___ Source extract
# A LIttle Help on my 30 Gallon (First Planted Tank)



## carbonlist (Nov 8, 2009)

I really got into plants in the past month and was wondering if you guys could offer some with either placement of plants, creating depth, where and what kind of driftwood to add, etc.

I have 2x24 or 2x30 for lighting, I don't remember.
diy co2
There are 2 HOB filters with water filled all the way up to the filters to reduce flow. There is 1 Foam filter.

It is filled with 2 types of hygro, taiwan moss, dwarf hair grass, MC cuba, and some other plants that I don't know the name to.

Substrate is fluorite as base, gravel in the middle and black slag on the sides.

Here are the pics.


----------



## carbonlist (Nov 8, 2009)

any help or comments would be greatly appreciated.


----------



## bumbleboo (Jun 6, 2010)

I think it's looking pretty nice so far! I don't really have any expertise in this area, I'm still learning aquascaping myself. 

But here's a great link given to me by KhuliLoachFan: http://www.guitarfish.org/category/planted-aquarium-guide

I hope that helps a bit! Also, I'm sure you've heard of him, but you could look at Takashi Amano tanks for inspiration.

Sorry I can't be of more help! Maybe some other more experience forum members can provide some more detailed insight.


----------



## carbonlist (Nov 8, 2009)

lols, i already bookmarked that page before you replied. hehe


----------



## bumbleboo (Jun 6, 2010)

Darn! Sorry I wasn't much help. Well, I wish you luck!


----------
______
» **Problem to solve**
Please retype the planted tank thread from "I hope that" up to and including "more detailed insight.", word for word.
___ Given data
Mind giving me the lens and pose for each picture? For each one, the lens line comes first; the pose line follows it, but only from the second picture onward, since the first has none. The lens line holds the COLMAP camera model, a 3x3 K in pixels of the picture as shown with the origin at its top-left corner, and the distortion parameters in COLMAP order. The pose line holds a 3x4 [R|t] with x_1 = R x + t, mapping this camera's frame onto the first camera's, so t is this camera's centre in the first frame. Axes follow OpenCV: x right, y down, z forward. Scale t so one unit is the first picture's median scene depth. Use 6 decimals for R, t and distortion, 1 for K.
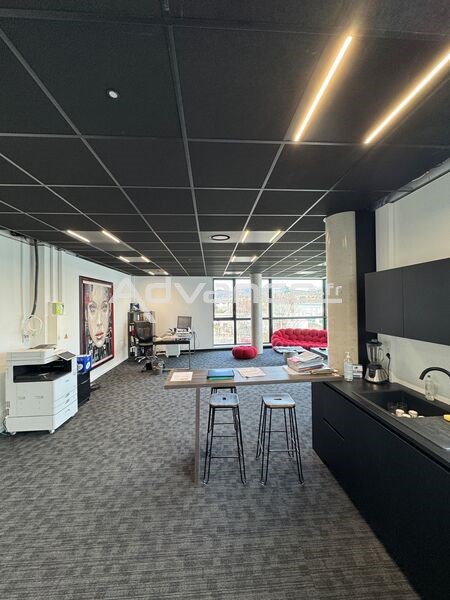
lens RADIAL K [[239.4, 0, 226.2], [0, 239.4, 301.1], [0, 0, 1]] dist [-0.004019, -0.000235]
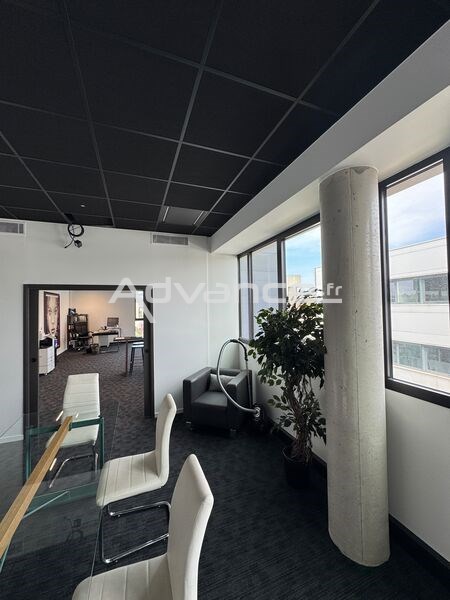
lens RADIAL K [[239.4, 0, 225.6], [0, 239.4, 299.9], [0, 0, 1]] dist [-0.004019, -0.000235]
pose [[0.954387, -0.001663, 0.298568, 0.052854], [0.007876, 0.999777, -0.019609, -0.008841], [-0.298468, 0.021066, 0.954187, -0.751585]]
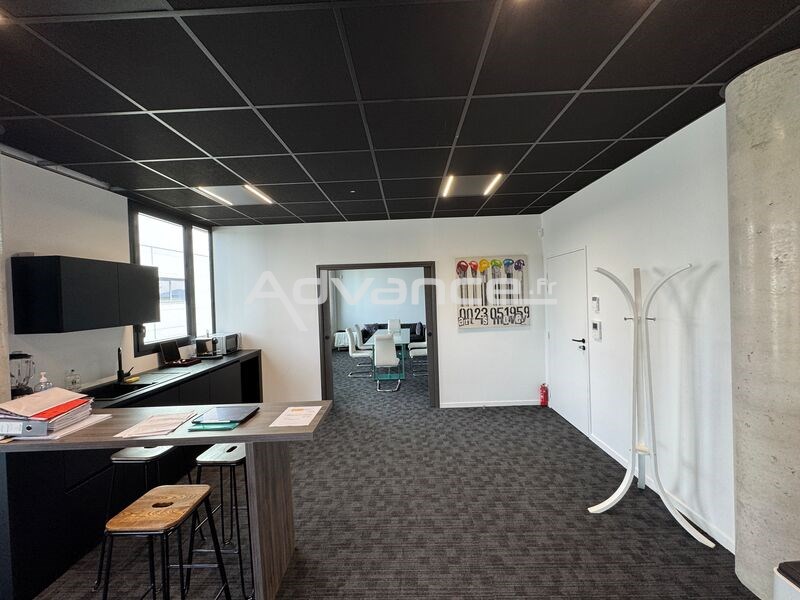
lens RADIAL K [[319.1, 0, 401.0], [0, 319.1, 301.5], [0, 0, 1]] dist [-0.004019, -0.000235]
pose [[-0.995008, 0.043800, 0.089673, -0.226686], [0.044468, 0.998996, 0.005467, 0.029331], [-0.089343, 0.009427, -0.995956, 0.780291]]
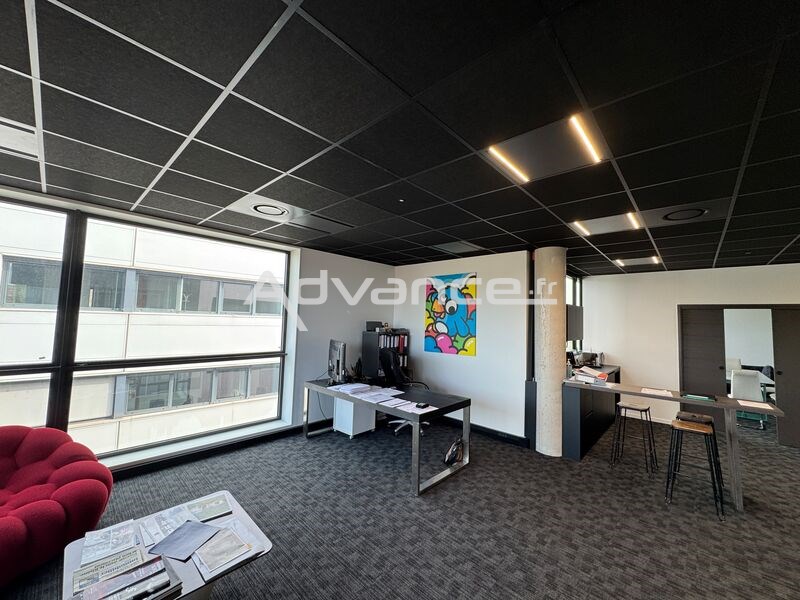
______
» **Solution to this task**
I hope that helps a bit! Also, I'm sure you've heard of him, but you could look at Takashi Amano tanks for inspiration.

Sorry I can't be of more help! Maybe some other more experience forum members can provide some more detailed insight.